(Collected data)
────────────────────────────────────────

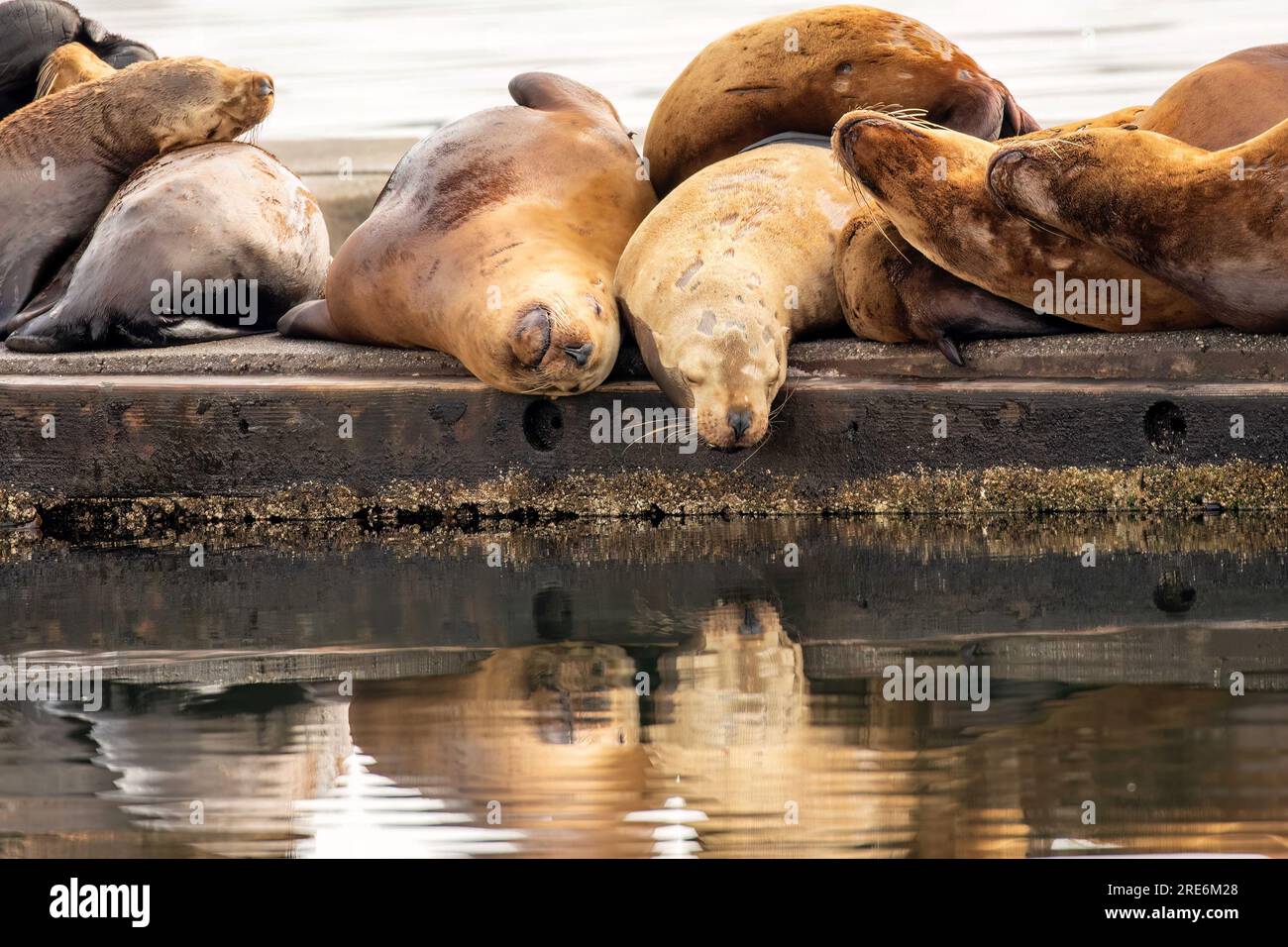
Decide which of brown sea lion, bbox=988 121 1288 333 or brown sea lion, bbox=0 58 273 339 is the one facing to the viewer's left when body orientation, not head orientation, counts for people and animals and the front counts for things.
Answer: brown sea lion, bbox=988 121 1288 333

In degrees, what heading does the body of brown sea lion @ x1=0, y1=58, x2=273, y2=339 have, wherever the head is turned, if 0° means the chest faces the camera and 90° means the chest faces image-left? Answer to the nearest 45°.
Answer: approximately 270°

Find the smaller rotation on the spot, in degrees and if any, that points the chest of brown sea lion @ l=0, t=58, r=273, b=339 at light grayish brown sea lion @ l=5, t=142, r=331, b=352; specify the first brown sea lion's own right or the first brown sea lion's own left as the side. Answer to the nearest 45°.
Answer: approximately 45° to the first brown sea lion's own right

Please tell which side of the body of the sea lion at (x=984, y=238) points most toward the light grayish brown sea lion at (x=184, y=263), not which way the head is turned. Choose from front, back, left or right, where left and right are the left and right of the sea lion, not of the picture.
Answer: front

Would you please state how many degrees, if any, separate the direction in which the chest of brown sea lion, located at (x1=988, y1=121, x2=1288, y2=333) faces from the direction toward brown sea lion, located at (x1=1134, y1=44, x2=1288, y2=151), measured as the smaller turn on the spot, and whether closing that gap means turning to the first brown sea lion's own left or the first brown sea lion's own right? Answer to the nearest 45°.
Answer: approximately 90° to the first brown sea lion's own right

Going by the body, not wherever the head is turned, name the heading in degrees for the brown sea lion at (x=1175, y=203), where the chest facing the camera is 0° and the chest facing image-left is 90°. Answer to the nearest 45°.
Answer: approximately 90°

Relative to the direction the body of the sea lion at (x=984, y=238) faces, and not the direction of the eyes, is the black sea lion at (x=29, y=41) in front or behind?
in front

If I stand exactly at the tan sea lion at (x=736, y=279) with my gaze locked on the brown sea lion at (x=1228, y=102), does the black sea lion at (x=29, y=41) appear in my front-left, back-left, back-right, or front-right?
back-left

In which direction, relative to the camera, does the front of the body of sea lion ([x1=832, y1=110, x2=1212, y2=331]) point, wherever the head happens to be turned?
to the viewer's left

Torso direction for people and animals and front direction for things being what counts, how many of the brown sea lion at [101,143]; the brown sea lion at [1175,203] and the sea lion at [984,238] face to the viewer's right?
1

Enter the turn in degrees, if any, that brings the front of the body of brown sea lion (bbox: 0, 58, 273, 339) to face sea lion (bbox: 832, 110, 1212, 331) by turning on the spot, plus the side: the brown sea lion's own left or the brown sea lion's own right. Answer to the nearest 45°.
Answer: approximately 45° to the brown sea lion's own right
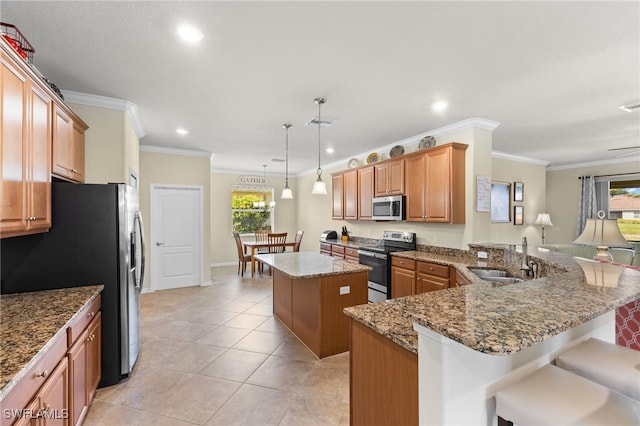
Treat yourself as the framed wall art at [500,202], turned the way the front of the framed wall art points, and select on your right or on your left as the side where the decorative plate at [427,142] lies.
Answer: on your right

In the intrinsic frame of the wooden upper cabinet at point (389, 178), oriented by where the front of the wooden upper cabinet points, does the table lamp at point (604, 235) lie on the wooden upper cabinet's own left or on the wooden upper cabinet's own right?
on the wooden upper cabinet's own left

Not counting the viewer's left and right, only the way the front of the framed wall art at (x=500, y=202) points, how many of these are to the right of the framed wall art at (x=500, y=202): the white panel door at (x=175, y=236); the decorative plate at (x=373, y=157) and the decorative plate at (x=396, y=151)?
3

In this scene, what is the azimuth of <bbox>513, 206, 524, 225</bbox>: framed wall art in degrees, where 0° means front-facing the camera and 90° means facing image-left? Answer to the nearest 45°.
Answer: approximately 315°

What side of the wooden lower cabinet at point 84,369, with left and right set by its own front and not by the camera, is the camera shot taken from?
right
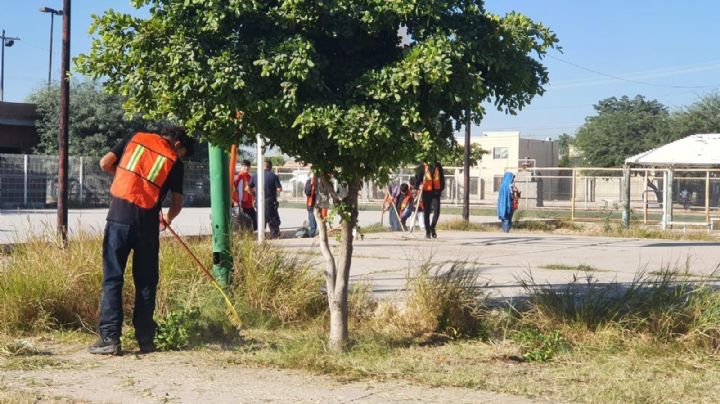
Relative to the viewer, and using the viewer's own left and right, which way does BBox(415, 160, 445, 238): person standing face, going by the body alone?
facing the viewer

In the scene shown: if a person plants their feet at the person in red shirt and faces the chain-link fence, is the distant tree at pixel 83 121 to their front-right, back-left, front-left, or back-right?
front-left

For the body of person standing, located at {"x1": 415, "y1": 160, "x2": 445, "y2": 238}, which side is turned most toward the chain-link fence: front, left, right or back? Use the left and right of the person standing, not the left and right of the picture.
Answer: back

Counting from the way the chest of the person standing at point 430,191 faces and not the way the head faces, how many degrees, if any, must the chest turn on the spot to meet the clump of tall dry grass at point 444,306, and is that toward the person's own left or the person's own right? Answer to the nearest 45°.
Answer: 0° — they already face it

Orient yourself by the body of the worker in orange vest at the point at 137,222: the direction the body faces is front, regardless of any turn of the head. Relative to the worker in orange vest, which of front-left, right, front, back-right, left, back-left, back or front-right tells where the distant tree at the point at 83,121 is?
front-left

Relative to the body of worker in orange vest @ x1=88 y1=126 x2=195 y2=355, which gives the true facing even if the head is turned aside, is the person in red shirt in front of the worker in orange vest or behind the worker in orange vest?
in front

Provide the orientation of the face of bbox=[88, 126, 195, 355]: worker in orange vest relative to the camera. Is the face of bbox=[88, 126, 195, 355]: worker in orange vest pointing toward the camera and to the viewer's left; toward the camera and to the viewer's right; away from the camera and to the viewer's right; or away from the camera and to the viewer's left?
away from the camera and to the viewer's right

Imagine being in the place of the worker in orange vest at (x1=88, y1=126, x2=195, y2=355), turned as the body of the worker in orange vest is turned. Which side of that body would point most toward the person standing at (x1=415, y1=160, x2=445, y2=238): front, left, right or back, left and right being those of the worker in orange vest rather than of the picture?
front

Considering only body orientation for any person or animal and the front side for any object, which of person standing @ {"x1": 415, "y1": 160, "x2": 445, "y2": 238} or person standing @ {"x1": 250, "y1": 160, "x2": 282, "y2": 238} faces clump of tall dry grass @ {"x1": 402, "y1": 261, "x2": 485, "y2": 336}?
person standing @ {"x1": 415, "y1": 160, "x2": 445, "y2": 238}

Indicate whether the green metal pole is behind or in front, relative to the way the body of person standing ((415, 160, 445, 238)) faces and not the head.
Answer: in front

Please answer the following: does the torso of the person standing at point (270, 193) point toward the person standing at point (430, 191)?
no

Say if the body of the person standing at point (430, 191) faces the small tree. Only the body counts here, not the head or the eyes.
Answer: yes
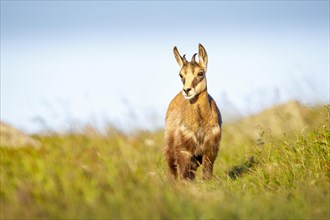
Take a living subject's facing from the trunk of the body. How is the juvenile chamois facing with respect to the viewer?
toward the camera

────────────────────────────────────────

** What is needed **
Reproduce all of the records above word for word, leaving the pictures out.

** Response below **
Decide which of brown sea lion, bbox=988 121 1288 333 or brown sea lion, bbox=0 58 273 339 is the one facing to the viewer's left when body orientation, not head orientation, counts for people and animals and the front counts for things.
Answer: brown sea lion, bbox=988 121 1288 333

In degrees, what heading does the body of brown sea lion @ x1=0, y1=58, x2=273, y2=339 have, wherever the head is turned, if 0° means the chest faces the camera and 90° means the chest faces image-left? Answer to the nearest 45°.
Answer: approximately 270°

Find the smaller rotation on the spot, in degrees and if any, that points the chest of brown sea lion @ l=0, t=58, r=273, b=339 at light grayish brown sea lion @ l=5, t=142, r=331, b=352; specify the first brown sea lion's own right or the first brown sea lion's own left as the side. Answer to the nearest 45°.
Answer: approximately 45° to the first brown sea lion's own right

Please tell which side of the body of the sea lion at (x=984, y=238) points most toward the light grayish brown sea lion at (x=184, y=263), not which way the head is turned. Choose from front, back, left or right, where left and right are the left and right of the sea lion, not of the picture.
Answer: front

Would you please state how many degrees, if any, separate the direction in which the chest of brown sea lion, located at (x1=988, y1=121, x2=1288, y2=333) faces from the direction toward brown sea lion, located at (x1=1134, y1=44, x2=1288, y2=151), measured as the smaller turn on the spot, and whether closing that gap means turning to the first brown sea lion's own left or the first brown sea lion's own right? Answer to the nearest 45°.
Answer: approximately 90° to the first brown sea lion's own right

Going by the body, not wherever the head is turned, name the heading in degrees for the brown sea lion at (x=1175, y=203), where the chest facing the camera is 0° and the chest facing image-left is 90°. Answer to the nearest 45°.
Answer: approximately 90°

Relative to the direction the body of the sea lion at (x=984, y=238) faces, and not the direction of the eyes, is the black sea lion at (x=29, y=41) in front or behind?
in front

If I stand exactly at the tan sea lion at (x=736, y=279) with my gaze locked on the brown sea lion at (x=1228, y=102), does the black sea lion at (x=29, y=41) appear in my front-left, back-left, back-right, or front-right?
back-left

In which direction, relative to the camera, does the front of the body of sea lion ([x1=832, y1=110, x2=1212, y2=331]) point, wherever the head happens to be turned?
to the viewer's left

Torso direction for people and animals and front direction for things being what counts, how many of the brown sea lion at [101,143]; the brown sea lion at [1175,203] and the sea lion at [984,238] face to the viewer's right?
1

Enter the turn in degrees, if any, that brings the front of the body of brown sea lion (bbox: 0, 58, 273, 339) to face sea lion (bbox: 832, 110, 1212, 331) by turning on the spot, plus the side: the brown sea lion's own left or the brown sea lion's own right. Answer to the nearest 45°.
Answer: approximately 45° to the brown sea lion's own right
Treat yourself as the framed wall art at [500,202], turned the way the front of the framed wall art points, and select on your right or on your left as the side where the decorative plate at [427,142] lies.
Answer: on your right

In the intrinsic frame of the wooden upper cabinet at point (389, 178), oriented by where the front of the wooden upper cabinet points, does the table lamp at point (604, 235) lie on the wooden upper cabinet's own left or on the wooden upper cabinet's own right?
on the wooden upper cabinet's own left

Not counting the viewer's left and right, only the way the front of the framed wall art at (x=500, y=202) points, how many of these are to the right of the framed wall art at (x=500, y=202): the white panel door at (x=175, y=236); the decorative plate at (x=373, y=157) and the decorative plate at (x=396, y=151)?
3

In this scene, what is the azimuth of <bbox>513, 206, 524, 225</bbox>: framed wall art in degrees, where 0° means front-facing the camera and 90° means facing image-left? Answer to the nearest 45°.
Answer: approximately 315°

What side of the wooden lower cabinet at point 84,369, with left and right set by its own front and not by the camera, is the camera shot taken from?
right
Relative to the viewer, and using the viewer's own left and right, which way does BBox(415, 160, 445, 238): person standing face, going by the body alone?
facing the viewer

In the scene shown: if a person plants their feet at the person in red shirt and faces the chain-link fence, is the distant tree at pixel 83 121 to their front-right, back-left, front-left, or back-right?
front-left

For the body of person standing, located at {"x1": 415, "y1": 160, "x2": 445, "y2": 238}, which side is turned most toward the chain-link fence: front, left, right or back? Use the left and right of the person standing, not the left and right of the picture.
Answer: back

Counting from the way the chest of the person standing at point 430,191 faces and not the way the head faces, how many degrees, if any, must the chest turn on the spot to meet the clump of tall dry grass at point 444,306, and is that toward the person's own left or the person's own right? Answer to the nearest 45°.
Answer: 0° — they already face it

Orient yourself by the body of the worker in orange vest at the point at 137,222: the direction the body faces is front, regardless of any turn of the head. Relative to the worker in orange vest, which of front-left, right, front, back-right, left, back-left, back or front-right tells where the distant tree at the point at 83,121 is?
front-left

Relative to the body of worker in orange vest @ x1=88 y1=126 x2=195 y2=355, which gives the true facing even if the head is turned aside, is the person in red shirt in front of the worker in orange vest or behind the worker in orange vest?
in front

Provide the orientation of the face of bbox=[88, 126, 195, 355]: worker in orange vest relative to the camera. Is the face of bbox=[88, 126, 195, 355]: worker in orange vest pointing toward the camera and to the viewer's left; toward the camera and to the viewer's right; away from the camera and to the viewer's right; or away from the camera and to the viewer's left?
away from the camera and to the viewer's right

Imagine being in the place of the worker in orange vest at (x1=88, y1=126, x2=195, y2=355), turned as the body of the worker in orange vest is turned. Which side of that body would point most toward the person standing at (x1=415, y1=160, x2=445, y2=238): front, left, right or back, left and right being those of the worker in orange vest rather than of the picture?
front

Considering only body orientation for any person or animal and the front side for any object, which of person standing @ {"x1": 415, "y1": 160, "x2": 445, "y2": 238} or person standing @ {"x1": 250, "y1": 160, "x2": 282, "y2": 238} faces clump of tall dry grass @ {"x1": 402, "y1": 261, "x2": 485, "y2": 336}?
person standing @ {"x1": 415, "y1": 160, "x2": 445, "y2": 238}

Indicate whether the green metal pole is behind or in front, relative to the way the body of person standing ((415, 160, 445, 238)) faces and not the head.
Answer: in front

Please answer the following: does the torso of the person standing at point (270, 193) point toward the person standing at point (430, 191)?
no

Say if the body of the person standing at point (430, 191) faces the small tree. Only the body counts here, not the head or the eyes.
Answer: yes
Take a living subject's facing from the trunk of the body. How is the juvenile chamois facing with respect to the viewer?
toward the camera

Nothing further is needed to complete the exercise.